Would appreciate some feedback on the likelihood of getting into the following using an internal exchange from another Hyatt 2BR VC during late May, early Aug. and weeks 50,51,51 & 1)) :

Highlands Inn
any of the Key West properties (which is the hardest to get?)
Siesta Key
Coconut Beach
Park Hyatt
Mountain Lodge
Hacienda del Mar
Wild Oak

Thanks.


----------



## DAman (Jun 8, 2013)

I have gotten into Highlands Inn twice for four days in a two bedroom unit.  One year checked in August 5 and another August 13.  Weeks 51 and 52 are doable at HI but they require lots of points. Since 51 and 52 are holiday weeks you have to book the entire week until about 90 days out. That makes getting a full week easier if you have the points. I don't  follow any of the other locations. I do like HI.


----------



## MaryH (Jun 9, 2013)

Week 51 52 siesta key and park hyatt beaver creek would be the hardest.  if you want week 50 you should put in your request or check soon since it is almost 6 month before.


----------



## lizap (Jun 9, 2013)

Thanks.  Great, so Park Hyatt and Siesta Key are possibilities during non-peak times.




MaryH said:


> Week 51 52 siesta key and park hyatt beaver creek would be the hardest.  if you want week 50 you should put in your request or check soon since it is almost 6 month before.


----------



## bdh (Jun 9, 2013)

lizap said:


> Thanks.  Great, so Park Hyatt and Siesta Key are possibilities during non-peak times.

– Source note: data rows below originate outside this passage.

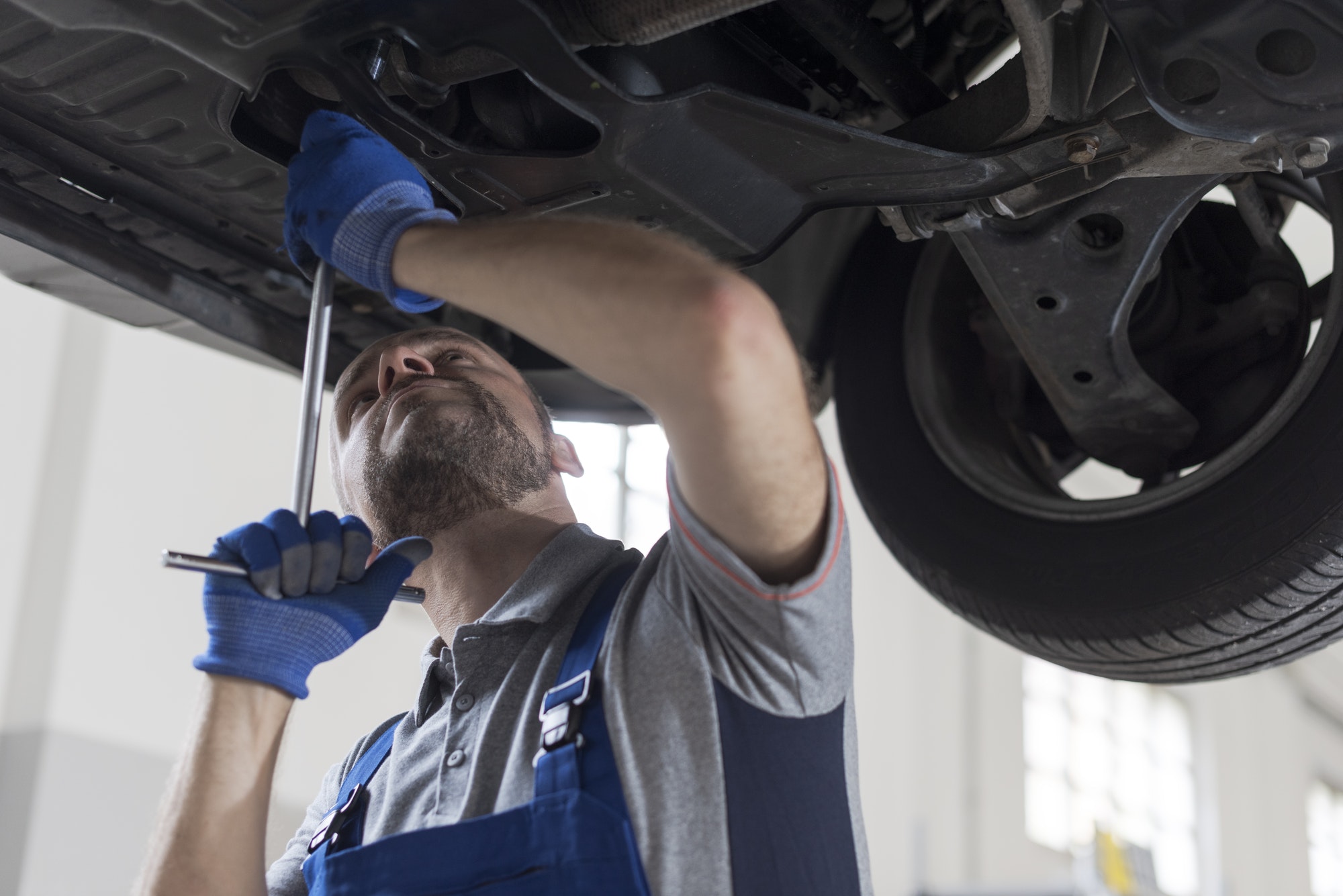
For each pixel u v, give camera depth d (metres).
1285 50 0.94
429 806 0.96
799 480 0.83
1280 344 1.43
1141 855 3.94
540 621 1.00
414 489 1.15
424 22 0.89
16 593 3.94
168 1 0.88
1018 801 6.50
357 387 1.33
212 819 0.93
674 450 0.84
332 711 4.32
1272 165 1.03
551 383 1.59
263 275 1.33
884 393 1.57
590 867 0.84
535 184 1.07
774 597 0.85
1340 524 1.24
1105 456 1.48
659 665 0.90
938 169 1.09
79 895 3.68
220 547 0.94
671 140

Park Hyatt off peak is doable.

Siesta Key is a needle in the haystack at any time (when you combine the fact that there are just so few SK units/weeks in the system with the fact that the owners of those weeks paid top dollar and they are still relatively new owners, they tend to use their weeks at their home resort).  But SK dates do randomly pop up, so there is a chance that you'll get one if your dates are flexible.


----------



## Kal (Jun 10, 2013)

Here are my thoughts on chance of success:

Highlands Inn - 10%
Siesta Key - <<1%
Coconut Beach - 40%
Park Hyatt - 20%
Mountain Lodge - 20%
Hacienda del Mar - 90%
Wild Oak - 70%


----------



## MaryH (Jun 24, 2013)

I got siesta key last year but only had enough points for the 4 day weekdays.


----------



## dunwu (Jun 24, 2013)

*Please help to check availability, Hyatt owner*

Wrong thread. Moderator, please help to delete.


----------



## tahoeJoe (Jul 6, 2013)

Kal said:


> Here are my thoughts on chance of success:
> 
> Highlands Inn - 10%
> Siesta Key - <<1%
> ...



I agree  book maker,  KAL "The Greek". I think those odds are pretty close. Wild Oak may be slightly higher.


----------